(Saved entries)
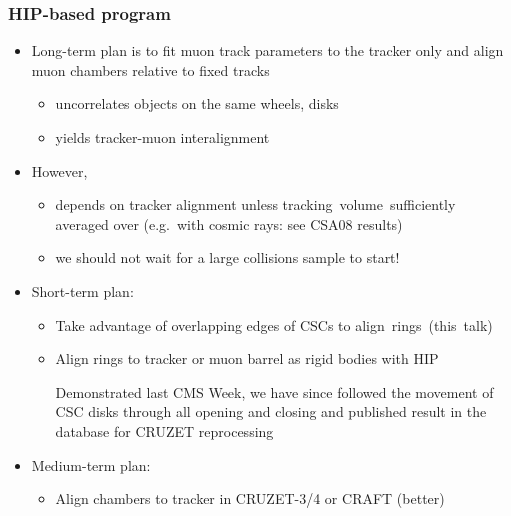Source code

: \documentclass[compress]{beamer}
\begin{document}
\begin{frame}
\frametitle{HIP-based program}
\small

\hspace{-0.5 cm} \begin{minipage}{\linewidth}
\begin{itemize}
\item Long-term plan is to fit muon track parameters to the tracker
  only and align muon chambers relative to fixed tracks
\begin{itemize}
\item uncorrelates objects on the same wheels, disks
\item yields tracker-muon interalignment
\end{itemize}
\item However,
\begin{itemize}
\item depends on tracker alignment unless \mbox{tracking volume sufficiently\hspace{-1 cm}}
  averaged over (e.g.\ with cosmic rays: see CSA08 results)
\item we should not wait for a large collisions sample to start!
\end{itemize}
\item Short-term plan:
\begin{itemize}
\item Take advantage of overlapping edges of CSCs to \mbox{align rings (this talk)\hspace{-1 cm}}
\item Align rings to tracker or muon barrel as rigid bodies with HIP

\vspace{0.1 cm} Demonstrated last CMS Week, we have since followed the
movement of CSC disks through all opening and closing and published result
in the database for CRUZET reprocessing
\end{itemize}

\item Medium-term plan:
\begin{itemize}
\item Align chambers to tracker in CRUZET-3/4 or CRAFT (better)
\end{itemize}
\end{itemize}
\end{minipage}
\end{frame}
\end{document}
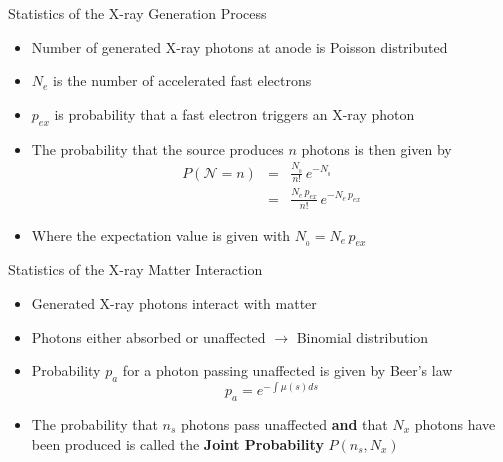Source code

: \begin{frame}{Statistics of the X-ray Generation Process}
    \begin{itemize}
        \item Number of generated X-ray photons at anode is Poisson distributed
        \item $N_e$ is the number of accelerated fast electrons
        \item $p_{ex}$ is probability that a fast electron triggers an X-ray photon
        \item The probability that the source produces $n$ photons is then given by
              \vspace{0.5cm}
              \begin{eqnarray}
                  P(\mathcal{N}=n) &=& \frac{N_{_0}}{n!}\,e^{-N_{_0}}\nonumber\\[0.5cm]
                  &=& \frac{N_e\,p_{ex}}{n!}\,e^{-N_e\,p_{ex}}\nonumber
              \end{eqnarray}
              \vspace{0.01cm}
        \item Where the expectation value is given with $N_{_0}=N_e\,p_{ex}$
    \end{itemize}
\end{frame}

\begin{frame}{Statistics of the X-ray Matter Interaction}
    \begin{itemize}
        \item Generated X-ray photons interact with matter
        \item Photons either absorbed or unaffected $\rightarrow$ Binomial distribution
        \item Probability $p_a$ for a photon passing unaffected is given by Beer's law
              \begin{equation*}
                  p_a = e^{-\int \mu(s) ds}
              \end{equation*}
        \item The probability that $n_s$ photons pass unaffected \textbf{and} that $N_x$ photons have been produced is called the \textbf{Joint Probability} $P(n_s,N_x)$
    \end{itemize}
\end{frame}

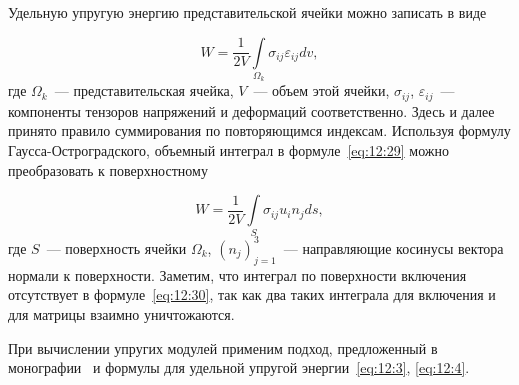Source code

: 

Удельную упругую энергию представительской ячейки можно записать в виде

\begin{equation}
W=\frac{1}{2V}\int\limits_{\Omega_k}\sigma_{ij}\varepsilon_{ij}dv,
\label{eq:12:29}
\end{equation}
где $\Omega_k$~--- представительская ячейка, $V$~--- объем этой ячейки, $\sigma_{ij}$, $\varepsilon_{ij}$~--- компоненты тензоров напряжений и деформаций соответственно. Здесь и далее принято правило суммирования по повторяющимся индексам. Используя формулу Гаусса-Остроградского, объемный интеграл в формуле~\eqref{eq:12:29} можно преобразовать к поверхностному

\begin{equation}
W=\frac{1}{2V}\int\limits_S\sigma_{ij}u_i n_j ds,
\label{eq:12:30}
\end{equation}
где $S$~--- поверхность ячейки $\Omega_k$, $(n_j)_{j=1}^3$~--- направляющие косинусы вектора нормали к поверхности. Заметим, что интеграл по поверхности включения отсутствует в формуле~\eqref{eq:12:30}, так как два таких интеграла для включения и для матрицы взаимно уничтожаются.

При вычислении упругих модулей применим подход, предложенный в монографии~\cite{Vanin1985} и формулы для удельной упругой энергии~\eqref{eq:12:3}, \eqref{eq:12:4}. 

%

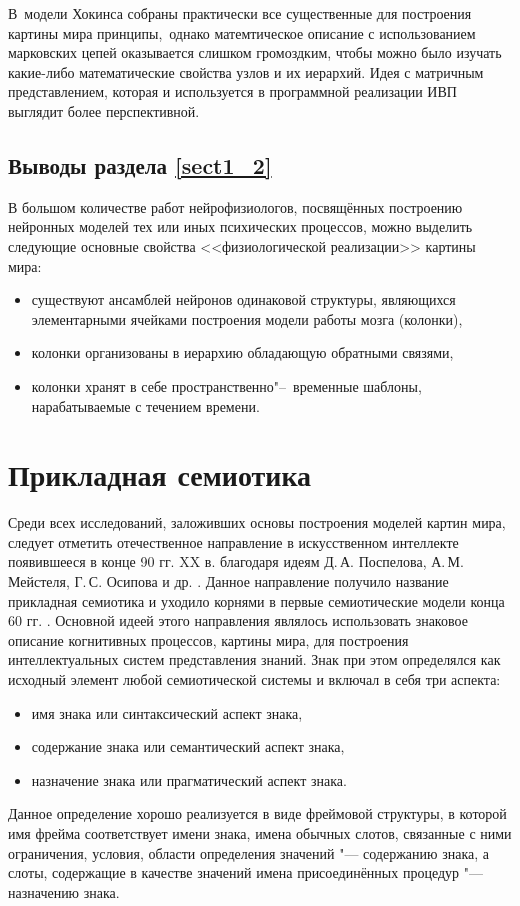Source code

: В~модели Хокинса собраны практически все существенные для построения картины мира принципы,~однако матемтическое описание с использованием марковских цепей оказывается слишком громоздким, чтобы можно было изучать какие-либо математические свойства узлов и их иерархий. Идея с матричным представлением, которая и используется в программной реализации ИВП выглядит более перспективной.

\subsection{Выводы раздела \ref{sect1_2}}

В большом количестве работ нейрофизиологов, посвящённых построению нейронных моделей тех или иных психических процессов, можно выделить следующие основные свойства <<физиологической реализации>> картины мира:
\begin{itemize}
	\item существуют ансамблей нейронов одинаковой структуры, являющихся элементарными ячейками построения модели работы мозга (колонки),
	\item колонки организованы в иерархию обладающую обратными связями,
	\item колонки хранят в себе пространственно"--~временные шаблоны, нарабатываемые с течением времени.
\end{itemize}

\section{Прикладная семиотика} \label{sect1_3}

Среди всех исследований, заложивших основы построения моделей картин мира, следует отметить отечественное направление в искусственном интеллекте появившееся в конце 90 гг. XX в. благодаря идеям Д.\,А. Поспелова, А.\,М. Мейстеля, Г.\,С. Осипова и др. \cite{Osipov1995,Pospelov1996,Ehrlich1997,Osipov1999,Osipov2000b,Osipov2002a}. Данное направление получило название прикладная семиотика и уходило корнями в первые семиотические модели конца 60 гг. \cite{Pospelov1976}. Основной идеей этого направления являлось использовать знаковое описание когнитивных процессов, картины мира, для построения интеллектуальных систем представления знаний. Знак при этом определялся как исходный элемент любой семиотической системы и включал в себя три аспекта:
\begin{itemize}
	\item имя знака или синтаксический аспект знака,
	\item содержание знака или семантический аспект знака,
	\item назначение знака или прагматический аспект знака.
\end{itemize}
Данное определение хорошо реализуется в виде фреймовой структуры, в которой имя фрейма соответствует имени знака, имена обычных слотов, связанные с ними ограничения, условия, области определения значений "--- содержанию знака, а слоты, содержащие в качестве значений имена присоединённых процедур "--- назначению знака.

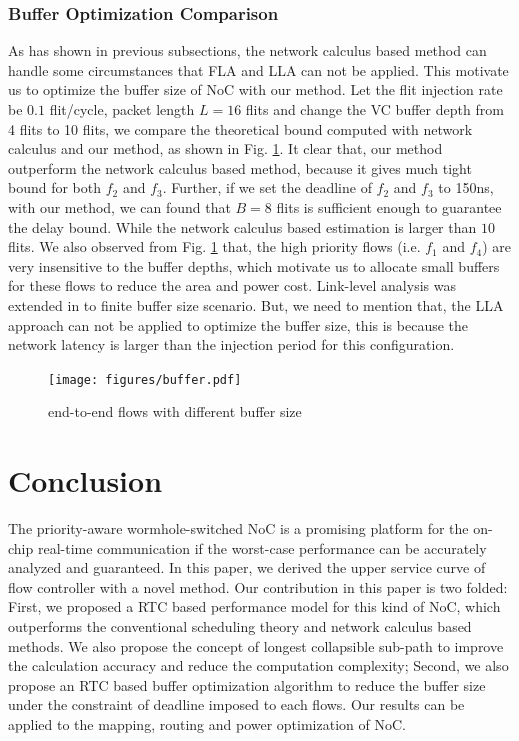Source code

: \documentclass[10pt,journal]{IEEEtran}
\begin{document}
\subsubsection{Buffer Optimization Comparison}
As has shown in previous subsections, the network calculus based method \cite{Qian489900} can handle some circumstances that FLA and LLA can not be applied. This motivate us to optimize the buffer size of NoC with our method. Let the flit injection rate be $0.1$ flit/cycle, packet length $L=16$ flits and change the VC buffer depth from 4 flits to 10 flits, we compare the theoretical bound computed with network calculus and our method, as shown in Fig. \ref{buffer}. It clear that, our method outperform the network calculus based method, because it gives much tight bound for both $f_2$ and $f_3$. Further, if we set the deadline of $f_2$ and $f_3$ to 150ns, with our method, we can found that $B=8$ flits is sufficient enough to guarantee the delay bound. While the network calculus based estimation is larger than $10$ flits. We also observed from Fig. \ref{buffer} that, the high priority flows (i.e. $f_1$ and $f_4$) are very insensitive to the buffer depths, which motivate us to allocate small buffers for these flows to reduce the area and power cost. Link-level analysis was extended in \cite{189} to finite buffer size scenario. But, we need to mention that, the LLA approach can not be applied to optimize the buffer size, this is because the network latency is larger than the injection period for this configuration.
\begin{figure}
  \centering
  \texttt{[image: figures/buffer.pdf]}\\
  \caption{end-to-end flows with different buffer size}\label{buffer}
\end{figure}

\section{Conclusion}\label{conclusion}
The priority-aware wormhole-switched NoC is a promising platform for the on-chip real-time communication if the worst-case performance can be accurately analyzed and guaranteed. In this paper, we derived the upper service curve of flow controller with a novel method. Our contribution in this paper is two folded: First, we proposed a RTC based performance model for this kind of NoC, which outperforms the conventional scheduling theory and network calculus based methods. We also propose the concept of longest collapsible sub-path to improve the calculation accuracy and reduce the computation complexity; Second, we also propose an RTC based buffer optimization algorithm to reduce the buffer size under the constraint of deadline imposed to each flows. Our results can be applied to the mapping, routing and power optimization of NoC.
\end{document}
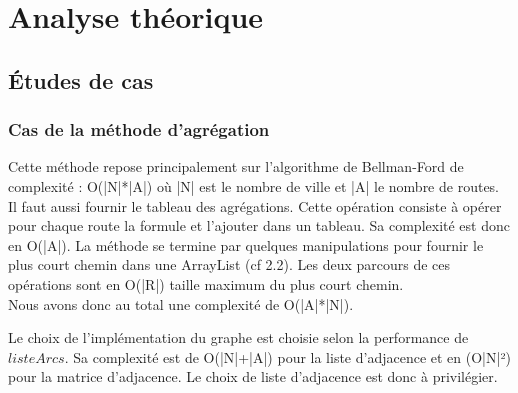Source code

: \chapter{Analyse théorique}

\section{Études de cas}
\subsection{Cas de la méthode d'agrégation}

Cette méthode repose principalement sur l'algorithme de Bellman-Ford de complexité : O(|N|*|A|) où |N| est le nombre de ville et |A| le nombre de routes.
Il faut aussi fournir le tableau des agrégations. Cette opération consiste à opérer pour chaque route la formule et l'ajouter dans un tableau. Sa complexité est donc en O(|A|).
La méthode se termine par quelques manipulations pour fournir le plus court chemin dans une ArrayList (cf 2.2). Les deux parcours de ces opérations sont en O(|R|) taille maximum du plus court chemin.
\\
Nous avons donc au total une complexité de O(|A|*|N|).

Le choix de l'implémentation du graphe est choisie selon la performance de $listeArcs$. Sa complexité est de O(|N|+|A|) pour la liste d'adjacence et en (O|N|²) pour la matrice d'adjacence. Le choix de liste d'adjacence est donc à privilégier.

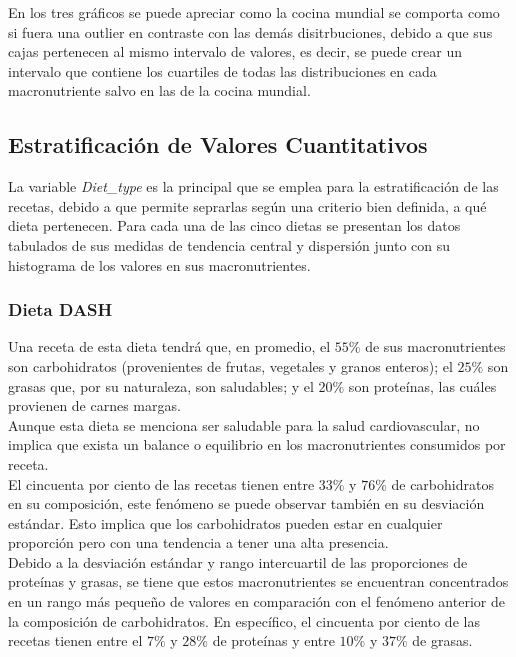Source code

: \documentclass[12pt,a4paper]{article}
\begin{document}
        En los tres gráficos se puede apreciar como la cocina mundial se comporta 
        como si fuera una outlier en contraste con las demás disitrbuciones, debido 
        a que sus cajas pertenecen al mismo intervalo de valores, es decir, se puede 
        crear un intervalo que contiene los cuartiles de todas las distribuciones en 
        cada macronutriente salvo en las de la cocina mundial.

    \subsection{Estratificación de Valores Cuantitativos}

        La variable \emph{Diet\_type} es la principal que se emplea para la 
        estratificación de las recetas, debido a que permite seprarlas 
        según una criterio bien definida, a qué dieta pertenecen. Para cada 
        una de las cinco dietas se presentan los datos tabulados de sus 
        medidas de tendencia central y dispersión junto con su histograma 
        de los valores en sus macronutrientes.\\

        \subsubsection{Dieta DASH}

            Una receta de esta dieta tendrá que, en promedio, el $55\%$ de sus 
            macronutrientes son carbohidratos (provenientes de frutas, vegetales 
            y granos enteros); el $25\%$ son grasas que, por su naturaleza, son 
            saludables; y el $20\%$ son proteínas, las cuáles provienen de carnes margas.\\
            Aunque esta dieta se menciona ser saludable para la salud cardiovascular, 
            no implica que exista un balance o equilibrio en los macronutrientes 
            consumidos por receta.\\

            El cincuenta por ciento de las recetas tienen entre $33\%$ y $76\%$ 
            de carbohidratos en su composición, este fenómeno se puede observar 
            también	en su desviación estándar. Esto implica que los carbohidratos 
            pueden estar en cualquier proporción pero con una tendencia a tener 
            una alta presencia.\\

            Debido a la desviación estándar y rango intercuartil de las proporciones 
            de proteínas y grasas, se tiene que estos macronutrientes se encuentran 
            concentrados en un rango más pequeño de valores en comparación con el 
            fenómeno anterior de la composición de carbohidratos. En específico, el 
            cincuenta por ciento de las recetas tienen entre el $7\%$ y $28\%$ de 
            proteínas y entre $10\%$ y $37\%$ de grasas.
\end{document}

(TASK OBJECTIVE) Copy exactly what appears in the entries, beginning with the first line and ending with the line that has "interact with matter", but not the pictures.

(SOLUTION FOR THIS PROBLEM)
Source code

: \documentclass[compress]{beamer}
\begin{document}
\begin{frame}
\frametitle{HIP-based program}
\small

\hspace{-0.5 cm} \begin{minipage}{\linewidth}
\begin{itemize}
\item Long-term plan is to fit muon track parameters to the tracker
  only and align muon chambers relative to fixed tracks
\begin{itemize}
\item uncorrelates objects on the same wheels, disks
\item yields tracker-muon interalignment
\end{itemize}
\item However,
\begin{itemize}
\item depends on tracker alignment unless \mbox{tracking volume sufficiently\hspace{-1 cm}}
  averaged over (e.g.\ with cosmic rays: see CSA08 results)
\item we should not wait for a large collisions sample to start!
\end{itemize}
\item Short-term plan:
\begin{itemize}
\item Take advantage of overlapping edges of CSCs to \mbox{align rings (this talk)\hspace{-1 cm}}
\item Align rings to tracker or muon barrel as rigid bodies with HIP

\vspace{0.1 cm} Demonstrated last CMS Week, we have since followed the
movement of CSC disks through all opening and closing and published result
in the database for CRUZET reprocessing
\end{itemize}

\item Medium-term plan:
\begin{itemize}
\item Align chambers to tracker in CRUZET-3/4 or CRAFT (better)
\end{itemize}
\end{itemize}
\end{minipage}
\end{frame}
\end{document}
Source code

: \begin{frame}{Statistics of the X-ray Generation Process}
    \begin{itemize}
        \item Number of generated X-ray photons at anode is Poisson distributed
        \item $N_e$ is the number of accelerated fast electrons
        \item $p_{ex}$ is probability that a fast electron triggers an X-ray photon
        \item The probability that the source produces $n$ photons is then given by
              \vspace{0.5cm}
              \begin{eqnarray}
                  P(\mathcal{N}=n) &=& \frac{N_{_0}}{n!}\,e^{-N_{_0}}\nonumber\\[0.5cm]
                  &=& \frac{N_e\,p_{ex}}{n!}\,e^{-N_e\,p_{ex}}\nonumber
              \end{eqnarray}
              \vspace{0.01cm}
        \item Where the expectation value is given with $N_{_0}=N_e\,p_{ex}$
    \end{itemize}
\end{frame}

\begin{frame}{Statistics of the X-ray Matter Interaction}
    \begin{itemize}
        \item Generated X-ray photons interact with matter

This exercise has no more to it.